On Saturday afternoon, Brinsley approached a squad car from behind in Brooklyn’s Bedford-Stuyvesant section and fired four shots, killing Officers Rafael Ramos and Wenjian Liu. He then ran into a subway station and committed suicide.

Hours earlier, Brinsley had shot and wounded his ex-girlfriend at her home outside Baltimore, then made threatening posts online, including a vow to “put wings on” officers, and references to the Brown and Garner cases.

Baltimore-area police warned the New York department that Brinsley was in the city and bent on violence. But New York police were still getting the word out when Brinsley struck.

The slayings dramatically escalated tensions that have simmered for months over police killings of blacks.

The siege mentality was evident in several memos circulating among the rank and file at the 35,000-officer New York Police Department, the nation’s largest.

A union-generated message warned police officers that they should respond to every radio call with two cars — “no matter what the opinion of the patrol supervisor” — and not make arrests “unless absolutely necessary.” The president of the detectives union told members in a letter to work in threes when out on the street, wear bulletproof vests and keep aware of their surroundings.

“Cowards such as yesterday’s killer strike when you are distracted and vulnerable,” the letter read.

Another directive warned officers in Newark, N.J., not to patrol alone and to avoid people looking for confrontations. At the same time, a memo from an NYPD chief asked officers to avoid fanning rage by limiting comments “via all venues, including social media, to expressions of sorrow and condolence.”

The slayings come at a tense time. Police nationwide are being criticized for months for their tactics, following Garner’s death in a New York officer’s chokehold and Brown’s fatal shooting in Ferguson, Mo.

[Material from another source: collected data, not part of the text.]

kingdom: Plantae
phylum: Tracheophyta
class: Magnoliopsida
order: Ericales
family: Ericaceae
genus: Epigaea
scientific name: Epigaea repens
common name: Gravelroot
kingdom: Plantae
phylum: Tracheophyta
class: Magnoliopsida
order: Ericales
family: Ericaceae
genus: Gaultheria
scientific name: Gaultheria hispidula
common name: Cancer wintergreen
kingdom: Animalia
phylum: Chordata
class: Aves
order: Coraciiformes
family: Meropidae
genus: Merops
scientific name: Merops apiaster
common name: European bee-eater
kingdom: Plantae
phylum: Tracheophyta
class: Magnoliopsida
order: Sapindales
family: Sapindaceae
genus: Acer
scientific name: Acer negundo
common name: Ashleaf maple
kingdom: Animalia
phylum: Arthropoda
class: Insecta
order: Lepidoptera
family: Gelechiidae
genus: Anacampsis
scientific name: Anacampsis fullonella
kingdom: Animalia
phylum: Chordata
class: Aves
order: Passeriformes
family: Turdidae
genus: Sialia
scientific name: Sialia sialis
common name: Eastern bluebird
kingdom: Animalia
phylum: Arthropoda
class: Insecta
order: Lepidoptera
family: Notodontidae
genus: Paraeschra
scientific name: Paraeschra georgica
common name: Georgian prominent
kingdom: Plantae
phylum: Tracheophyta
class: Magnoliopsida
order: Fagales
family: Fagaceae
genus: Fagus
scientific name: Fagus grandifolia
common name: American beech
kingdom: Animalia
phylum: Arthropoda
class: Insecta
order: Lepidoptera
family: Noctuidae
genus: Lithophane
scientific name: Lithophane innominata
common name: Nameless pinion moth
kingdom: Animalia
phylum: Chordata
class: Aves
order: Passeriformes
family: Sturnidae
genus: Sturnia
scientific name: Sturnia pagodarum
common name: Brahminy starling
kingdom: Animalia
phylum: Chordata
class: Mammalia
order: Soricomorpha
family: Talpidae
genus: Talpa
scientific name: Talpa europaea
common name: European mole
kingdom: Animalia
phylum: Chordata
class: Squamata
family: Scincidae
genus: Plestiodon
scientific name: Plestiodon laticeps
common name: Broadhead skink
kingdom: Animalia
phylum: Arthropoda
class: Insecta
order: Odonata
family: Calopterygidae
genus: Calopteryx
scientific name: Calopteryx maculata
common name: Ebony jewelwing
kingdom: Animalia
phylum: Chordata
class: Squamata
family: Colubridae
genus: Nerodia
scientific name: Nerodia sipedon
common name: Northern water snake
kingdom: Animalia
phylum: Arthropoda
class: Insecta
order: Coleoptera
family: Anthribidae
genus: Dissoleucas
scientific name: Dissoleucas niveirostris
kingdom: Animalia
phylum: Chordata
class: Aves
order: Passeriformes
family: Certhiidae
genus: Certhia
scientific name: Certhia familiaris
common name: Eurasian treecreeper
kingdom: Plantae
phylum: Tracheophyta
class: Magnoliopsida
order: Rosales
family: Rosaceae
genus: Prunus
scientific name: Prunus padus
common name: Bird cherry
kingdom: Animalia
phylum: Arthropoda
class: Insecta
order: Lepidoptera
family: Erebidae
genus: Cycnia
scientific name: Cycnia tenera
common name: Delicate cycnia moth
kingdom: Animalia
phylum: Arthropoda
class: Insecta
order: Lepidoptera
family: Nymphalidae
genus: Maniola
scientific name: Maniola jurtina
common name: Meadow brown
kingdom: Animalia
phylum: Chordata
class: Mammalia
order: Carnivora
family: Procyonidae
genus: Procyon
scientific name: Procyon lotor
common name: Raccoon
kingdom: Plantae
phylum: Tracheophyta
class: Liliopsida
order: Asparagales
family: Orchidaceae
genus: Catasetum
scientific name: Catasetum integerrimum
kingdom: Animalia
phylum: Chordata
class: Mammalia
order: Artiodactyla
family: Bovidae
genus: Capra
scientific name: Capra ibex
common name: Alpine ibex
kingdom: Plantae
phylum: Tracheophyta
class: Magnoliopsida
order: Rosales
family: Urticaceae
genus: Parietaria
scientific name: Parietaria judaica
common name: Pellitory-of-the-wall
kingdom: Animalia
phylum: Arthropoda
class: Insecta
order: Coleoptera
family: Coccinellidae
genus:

Protests erupted in recent weeks after grand juries declined to charge the officers involved.

New York City Police Commissioner William Bratton and Mayor Bill de Blasio attended Sunday Mass at St. Patrick’s Cathedral, where Cardinal Timothy Dolan called for calm. Bratton later visited the families of both officers and laid flowers at a makeshift memorial at the site of the slayings.

“It’s a reflection that the community cares about the cops,” said Bratton, adding that the memorial was “very appropriate.”

Brooklyn Borough President Eric Adams also visited the memorial, calling on protest organizers to “hold off on any type of protest until these officers are laid to rest in a peaceful manner.”

The family of slain Officer Rafael Ramos also appealed for peace in the days ahead.

Cousin Ronnie Gonzalez said the family has already forgiven the gunman. “He’s in the hands of God now,” he said. “We don’t believe in vengeance; we just forgive.”

At an appearance with the Rev. Al Sharpton, Garner’s mother expressed her dismay over the killings of the officers.

“I’m standing here in sorrow about losing those two police officers. That was definitely not our agenda,” Gwen Garner said.

“We are going in peace, and anyone who’s standing with us, we want you to not use Eric Garner’s name for violence because we are not about that,” she added. “These two police officers lost their lives senselessly and our condolence to the family and we stand with the families.”